_STATED GOAL_
Which rows below contain the string "qSketchRegion"? Pick out each of them and copy it whole, treating uppercase and lowercase as different.

_SUPPLIED ENTRIES_

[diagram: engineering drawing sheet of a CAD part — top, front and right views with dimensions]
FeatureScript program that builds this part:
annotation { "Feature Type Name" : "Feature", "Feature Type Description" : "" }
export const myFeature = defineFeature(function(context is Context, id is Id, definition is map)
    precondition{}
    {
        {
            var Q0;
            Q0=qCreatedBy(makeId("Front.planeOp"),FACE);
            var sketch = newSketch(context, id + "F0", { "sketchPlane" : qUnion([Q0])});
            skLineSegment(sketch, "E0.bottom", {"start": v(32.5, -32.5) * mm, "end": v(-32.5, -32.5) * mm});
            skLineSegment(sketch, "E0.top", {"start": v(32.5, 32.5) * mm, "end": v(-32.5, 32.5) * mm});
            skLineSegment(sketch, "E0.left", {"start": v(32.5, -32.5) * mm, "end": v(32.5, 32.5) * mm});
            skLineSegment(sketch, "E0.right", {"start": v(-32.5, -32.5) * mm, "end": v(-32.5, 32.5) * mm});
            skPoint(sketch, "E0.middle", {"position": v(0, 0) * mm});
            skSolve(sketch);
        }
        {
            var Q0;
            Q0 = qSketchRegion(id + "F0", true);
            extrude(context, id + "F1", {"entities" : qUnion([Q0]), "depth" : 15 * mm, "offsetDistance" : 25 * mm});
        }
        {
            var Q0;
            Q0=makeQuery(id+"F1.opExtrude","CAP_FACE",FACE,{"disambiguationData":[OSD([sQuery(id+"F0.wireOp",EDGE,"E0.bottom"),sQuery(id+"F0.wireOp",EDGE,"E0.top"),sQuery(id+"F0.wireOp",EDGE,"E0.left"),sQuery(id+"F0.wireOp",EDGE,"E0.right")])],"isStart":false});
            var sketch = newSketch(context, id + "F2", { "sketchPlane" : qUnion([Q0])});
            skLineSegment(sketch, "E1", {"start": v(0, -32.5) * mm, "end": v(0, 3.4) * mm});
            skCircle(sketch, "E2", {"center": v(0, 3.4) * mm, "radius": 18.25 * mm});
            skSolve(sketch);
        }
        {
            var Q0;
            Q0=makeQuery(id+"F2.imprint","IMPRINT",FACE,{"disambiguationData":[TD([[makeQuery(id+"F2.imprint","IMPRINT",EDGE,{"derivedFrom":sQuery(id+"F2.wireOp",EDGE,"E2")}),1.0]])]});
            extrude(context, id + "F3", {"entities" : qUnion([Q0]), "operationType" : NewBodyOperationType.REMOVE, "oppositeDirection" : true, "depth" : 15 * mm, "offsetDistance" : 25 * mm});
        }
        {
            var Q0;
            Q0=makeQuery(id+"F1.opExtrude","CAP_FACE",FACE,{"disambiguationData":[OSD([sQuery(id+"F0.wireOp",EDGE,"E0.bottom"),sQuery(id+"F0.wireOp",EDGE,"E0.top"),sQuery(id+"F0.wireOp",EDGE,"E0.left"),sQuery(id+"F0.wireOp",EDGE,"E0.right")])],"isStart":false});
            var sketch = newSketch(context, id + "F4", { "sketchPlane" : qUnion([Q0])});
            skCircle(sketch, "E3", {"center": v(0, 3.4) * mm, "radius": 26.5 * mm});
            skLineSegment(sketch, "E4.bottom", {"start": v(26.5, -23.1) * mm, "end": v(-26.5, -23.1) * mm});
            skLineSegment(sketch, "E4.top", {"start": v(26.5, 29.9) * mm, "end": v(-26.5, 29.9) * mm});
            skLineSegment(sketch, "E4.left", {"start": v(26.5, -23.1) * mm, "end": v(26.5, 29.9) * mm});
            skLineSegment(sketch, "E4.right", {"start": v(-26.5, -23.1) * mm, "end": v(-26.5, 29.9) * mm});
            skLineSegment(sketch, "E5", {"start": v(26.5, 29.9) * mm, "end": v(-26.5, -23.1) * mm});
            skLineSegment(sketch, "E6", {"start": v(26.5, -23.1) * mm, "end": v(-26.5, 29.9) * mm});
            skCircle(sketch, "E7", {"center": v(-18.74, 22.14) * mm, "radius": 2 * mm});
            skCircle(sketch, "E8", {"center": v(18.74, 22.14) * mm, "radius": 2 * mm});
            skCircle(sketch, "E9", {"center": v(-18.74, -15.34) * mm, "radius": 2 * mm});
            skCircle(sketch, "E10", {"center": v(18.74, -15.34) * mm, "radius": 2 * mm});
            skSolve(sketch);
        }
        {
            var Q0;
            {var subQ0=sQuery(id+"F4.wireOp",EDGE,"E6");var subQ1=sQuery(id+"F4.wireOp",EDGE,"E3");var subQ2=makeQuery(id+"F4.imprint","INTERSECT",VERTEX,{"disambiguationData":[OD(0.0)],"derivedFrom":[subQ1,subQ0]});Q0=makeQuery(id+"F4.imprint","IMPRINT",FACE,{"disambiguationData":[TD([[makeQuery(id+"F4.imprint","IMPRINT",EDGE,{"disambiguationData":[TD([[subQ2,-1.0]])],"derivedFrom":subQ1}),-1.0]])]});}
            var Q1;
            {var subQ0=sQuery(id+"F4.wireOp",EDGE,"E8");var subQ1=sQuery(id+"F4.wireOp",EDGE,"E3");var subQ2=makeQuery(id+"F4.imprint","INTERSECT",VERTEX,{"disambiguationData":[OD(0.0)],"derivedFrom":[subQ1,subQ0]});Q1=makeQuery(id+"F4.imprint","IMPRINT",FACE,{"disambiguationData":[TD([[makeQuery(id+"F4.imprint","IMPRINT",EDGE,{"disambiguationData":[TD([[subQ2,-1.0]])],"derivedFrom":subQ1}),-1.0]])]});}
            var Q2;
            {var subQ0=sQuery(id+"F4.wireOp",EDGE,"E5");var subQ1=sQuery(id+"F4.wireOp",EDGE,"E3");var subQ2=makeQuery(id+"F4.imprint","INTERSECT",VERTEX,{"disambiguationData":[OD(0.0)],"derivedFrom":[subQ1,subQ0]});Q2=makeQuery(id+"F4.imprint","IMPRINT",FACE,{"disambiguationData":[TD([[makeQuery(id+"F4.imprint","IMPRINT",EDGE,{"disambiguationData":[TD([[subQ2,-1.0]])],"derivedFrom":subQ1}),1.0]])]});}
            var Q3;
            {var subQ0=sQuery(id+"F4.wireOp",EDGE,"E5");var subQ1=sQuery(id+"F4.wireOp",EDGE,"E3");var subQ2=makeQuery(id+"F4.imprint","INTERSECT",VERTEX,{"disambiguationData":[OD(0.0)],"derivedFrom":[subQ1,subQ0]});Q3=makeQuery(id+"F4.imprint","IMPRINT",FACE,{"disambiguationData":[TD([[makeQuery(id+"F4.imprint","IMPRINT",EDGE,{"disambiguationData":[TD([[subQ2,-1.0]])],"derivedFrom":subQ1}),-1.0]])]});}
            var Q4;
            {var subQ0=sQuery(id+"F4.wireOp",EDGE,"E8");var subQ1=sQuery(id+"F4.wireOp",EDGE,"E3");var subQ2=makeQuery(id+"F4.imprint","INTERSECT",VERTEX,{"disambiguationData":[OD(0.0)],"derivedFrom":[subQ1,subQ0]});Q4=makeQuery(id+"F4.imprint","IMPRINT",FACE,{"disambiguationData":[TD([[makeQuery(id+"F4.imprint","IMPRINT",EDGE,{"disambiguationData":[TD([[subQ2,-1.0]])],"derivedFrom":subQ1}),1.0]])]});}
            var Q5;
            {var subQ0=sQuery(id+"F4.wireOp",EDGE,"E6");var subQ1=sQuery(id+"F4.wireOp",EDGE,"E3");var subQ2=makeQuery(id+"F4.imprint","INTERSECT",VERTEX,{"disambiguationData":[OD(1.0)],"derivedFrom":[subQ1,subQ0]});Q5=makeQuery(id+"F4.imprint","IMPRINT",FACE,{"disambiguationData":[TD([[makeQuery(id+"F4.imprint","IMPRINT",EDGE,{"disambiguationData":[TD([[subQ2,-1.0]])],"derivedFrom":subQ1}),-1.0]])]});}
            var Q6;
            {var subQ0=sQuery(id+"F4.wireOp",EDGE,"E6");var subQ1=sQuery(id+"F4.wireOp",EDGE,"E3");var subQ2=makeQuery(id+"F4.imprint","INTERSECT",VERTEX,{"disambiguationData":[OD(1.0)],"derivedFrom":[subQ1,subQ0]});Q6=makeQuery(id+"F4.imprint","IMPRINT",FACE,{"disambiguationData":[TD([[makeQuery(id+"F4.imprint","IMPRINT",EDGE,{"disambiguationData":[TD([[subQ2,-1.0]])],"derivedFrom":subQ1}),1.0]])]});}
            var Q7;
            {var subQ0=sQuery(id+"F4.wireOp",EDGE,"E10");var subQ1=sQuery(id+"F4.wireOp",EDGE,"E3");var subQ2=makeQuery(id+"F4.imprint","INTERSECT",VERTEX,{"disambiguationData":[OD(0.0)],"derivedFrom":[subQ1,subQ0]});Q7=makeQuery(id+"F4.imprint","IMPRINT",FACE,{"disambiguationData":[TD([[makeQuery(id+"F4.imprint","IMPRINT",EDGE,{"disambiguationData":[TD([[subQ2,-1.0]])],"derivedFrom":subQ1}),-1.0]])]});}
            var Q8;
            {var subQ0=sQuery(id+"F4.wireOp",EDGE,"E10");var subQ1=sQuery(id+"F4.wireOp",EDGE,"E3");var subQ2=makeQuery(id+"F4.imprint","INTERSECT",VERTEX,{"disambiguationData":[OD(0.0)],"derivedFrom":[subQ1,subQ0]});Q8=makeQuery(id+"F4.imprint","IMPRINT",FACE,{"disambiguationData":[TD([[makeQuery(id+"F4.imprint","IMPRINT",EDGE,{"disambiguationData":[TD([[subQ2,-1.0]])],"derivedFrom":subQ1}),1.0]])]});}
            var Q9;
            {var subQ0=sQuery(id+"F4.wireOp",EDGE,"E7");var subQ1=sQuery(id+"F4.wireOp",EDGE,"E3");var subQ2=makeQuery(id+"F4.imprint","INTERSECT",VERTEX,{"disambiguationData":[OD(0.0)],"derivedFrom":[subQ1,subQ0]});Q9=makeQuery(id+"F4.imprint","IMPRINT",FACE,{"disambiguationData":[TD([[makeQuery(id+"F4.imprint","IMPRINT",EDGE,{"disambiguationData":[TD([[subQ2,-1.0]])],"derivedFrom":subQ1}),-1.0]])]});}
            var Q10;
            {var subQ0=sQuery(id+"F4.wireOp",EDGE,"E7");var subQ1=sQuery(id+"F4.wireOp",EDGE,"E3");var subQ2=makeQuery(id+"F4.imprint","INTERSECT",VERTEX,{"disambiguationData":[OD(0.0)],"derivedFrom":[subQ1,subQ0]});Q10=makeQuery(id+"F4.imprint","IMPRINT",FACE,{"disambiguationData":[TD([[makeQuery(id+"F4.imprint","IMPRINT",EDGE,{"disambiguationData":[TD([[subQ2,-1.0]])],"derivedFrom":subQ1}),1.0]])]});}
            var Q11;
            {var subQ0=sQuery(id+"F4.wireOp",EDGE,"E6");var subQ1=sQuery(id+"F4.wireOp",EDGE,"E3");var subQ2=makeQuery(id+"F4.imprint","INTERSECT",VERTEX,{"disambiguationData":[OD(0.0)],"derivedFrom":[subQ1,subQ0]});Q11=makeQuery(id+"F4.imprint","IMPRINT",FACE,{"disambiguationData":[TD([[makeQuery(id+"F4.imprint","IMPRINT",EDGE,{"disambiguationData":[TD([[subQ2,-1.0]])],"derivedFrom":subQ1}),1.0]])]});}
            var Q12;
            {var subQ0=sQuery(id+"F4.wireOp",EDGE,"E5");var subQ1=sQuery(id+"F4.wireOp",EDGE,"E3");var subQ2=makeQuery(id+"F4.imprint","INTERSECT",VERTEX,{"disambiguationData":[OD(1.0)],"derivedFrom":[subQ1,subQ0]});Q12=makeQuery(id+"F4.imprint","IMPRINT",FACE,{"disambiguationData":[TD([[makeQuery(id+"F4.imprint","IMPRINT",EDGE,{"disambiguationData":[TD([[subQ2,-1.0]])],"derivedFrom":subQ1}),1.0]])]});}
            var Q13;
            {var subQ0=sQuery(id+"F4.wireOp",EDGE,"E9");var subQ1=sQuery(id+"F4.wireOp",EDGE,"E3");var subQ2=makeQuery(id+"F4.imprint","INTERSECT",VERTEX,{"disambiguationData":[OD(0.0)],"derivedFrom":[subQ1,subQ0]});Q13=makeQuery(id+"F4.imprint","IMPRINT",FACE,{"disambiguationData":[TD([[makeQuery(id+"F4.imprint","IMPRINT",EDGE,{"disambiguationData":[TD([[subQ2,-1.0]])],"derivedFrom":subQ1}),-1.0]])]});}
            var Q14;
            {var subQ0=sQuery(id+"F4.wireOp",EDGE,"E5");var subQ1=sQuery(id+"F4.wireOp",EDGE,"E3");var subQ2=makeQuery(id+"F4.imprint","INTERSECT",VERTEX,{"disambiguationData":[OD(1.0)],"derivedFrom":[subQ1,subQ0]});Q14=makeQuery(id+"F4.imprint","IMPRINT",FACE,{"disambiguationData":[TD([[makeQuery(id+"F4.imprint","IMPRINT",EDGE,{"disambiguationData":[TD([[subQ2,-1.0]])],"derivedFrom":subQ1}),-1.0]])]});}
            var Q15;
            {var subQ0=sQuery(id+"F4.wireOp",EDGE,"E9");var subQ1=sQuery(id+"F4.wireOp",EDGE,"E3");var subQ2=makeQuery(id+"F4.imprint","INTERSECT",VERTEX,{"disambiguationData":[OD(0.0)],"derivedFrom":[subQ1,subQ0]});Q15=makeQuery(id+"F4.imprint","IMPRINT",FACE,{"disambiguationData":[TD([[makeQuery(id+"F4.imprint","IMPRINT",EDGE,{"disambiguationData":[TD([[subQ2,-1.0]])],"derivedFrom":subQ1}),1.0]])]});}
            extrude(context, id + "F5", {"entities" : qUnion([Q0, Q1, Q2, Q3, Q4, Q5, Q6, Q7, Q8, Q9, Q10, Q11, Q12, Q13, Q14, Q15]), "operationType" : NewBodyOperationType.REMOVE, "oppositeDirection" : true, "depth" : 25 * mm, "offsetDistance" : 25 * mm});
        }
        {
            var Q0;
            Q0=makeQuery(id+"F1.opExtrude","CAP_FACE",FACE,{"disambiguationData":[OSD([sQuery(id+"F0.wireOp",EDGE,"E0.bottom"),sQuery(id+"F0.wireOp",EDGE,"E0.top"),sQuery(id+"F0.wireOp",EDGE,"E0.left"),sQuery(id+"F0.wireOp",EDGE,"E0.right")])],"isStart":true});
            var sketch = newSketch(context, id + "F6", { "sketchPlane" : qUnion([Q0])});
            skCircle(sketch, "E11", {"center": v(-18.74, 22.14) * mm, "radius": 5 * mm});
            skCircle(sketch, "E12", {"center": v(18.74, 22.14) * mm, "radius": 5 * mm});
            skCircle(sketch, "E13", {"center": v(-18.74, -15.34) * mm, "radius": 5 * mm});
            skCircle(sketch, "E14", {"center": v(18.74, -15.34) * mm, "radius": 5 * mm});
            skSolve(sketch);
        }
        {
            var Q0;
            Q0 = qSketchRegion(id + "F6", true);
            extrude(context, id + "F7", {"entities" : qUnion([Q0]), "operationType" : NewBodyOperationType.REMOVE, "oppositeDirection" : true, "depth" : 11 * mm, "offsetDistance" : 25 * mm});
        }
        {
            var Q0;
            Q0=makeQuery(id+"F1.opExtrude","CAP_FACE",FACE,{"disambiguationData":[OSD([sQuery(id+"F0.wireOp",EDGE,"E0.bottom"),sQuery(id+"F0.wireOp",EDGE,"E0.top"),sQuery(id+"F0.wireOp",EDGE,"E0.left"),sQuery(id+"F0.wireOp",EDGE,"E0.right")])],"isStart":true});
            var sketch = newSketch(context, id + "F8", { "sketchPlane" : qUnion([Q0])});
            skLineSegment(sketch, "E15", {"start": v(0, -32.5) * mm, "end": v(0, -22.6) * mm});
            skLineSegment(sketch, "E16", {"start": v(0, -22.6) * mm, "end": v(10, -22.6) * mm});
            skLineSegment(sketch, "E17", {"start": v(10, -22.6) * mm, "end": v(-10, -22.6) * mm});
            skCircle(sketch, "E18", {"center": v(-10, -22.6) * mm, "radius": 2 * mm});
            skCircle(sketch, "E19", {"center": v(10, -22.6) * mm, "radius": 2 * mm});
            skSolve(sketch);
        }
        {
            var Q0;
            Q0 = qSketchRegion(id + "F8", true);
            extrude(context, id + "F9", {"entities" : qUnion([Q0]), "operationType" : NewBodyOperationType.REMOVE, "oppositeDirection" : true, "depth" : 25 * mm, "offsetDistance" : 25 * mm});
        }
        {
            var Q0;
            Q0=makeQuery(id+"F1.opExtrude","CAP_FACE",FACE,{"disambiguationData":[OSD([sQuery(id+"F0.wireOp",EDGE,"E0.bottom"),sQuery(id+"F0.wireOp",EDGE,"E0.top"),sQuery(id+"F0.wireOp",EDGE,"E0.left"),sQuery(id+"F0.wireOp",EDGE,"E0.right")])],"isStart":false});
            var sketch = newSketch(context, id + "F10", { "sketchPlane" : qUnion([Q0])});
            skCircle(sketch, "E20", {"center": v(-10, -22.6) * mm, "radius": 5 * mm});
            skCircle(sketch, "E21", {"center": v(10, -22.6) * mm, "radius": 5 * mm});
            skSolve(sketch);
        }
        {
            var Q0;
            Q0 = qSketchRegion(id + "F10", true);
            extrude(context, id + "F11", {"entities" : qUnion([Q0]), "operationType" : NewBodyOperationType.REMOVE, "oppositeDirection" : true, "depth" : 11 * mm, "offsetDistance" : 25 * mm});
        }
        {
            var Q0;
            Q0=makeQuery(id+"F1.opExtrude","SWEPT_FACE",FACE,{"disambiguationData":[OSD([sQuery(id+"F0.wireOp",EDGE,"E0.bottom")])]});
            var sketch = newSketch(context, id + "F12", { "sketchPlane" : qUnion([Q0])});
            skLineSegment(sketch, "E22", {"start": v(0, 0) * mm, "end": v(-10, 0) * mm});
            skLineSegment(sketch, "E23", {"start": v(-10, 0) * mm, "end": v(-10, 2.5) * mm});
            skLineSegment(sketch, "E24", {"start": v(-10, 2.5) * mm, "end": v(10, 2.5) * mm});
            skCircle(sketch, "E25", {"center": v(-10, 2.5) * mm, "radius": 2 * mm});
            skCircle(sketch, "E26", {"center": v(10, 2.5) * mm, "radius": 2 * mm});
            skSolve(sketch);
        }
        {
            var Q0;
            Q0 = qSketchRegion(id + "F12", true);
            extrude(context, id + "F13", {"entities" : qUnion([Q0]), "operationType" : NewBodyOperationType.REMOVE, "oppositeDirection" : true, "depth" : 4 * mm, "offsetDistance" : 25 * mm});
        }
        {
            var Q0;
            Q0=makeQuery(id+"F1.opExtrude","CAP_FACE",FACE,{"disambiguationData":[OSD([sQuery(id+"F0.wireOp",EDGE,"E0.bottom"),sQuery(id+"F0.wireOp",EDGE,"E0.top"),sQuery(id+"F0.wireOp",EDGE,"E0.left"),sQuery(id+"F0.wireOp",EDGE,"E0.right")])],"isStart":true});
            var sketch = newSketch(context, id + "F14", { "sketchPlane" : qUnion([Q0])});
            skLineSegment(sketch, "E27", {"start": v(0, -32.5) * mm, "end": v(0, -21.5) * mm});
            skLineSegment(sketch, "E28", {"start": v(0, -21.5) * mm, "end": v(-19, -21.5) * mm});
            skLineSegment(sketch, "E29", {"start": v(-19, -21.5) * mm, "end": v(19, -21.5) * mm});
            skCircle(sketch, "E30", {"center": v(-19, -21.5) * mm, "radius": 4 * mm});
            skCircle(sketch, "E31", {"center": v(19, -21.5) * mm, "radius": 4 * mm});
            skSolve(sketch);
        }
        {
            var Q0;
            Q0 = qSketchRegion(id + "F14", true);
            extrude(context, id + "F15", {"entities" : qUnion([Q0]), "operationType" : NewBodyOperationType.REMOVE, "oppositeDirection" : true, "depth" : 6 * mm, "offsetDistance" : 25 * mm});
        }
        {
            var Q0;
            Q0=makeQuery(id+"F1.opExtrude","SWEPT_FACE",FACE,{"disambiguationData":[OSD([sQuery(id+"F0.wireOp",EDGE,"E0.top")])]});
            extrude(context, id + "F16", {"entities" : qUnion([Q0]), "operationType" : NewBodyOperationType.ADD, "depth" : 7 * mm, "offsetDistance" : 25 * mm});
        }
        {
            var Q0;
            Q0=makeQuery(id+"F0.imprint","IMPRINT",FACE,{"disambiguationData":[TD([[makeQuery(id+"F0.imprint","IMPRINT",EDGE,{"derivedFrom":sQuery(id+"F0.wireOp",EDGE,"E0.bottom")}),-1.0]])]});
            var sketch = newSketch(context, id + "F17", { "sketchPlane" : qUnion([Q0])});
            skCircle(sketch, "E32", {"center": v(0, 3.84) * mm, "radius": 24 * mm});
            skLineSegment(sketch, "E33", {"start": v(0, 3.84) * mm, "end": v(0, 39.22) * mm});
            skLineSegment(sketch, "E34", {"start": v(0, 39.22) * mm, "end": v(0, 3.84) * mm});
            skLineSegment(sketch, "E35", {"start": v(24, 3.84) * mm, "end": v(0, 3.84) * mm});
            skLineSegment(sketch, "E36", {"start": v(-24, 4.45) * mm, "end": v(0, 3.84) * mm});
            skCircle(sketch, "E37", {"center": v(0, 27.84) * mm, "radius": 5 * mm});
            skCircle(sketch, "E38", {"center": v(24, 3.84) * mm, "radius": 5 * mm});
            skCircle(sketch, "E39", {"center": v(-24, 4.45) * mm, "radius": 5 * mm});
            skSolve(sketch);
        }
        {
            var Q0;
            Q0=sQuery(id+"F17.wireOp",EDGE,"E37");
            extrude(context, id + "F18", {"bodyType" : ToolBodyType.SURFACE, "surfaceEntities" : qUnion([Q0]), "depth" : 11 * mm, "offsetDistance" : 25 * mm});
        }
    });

_PROBLEM SOLUTION_
            Q0 = qSketchRegion(id + "F0", true);
            Q0 = qSketchRegion(id + "F6", true);
            Q0 = qSketchRegion(id + "F8", true);
            Q0 = qSketchRegion(id + "F10", true);
            Q0 = qSketchRegion(id + "F12", true);
            Q0 = qSketchRegion(id + "F14", true);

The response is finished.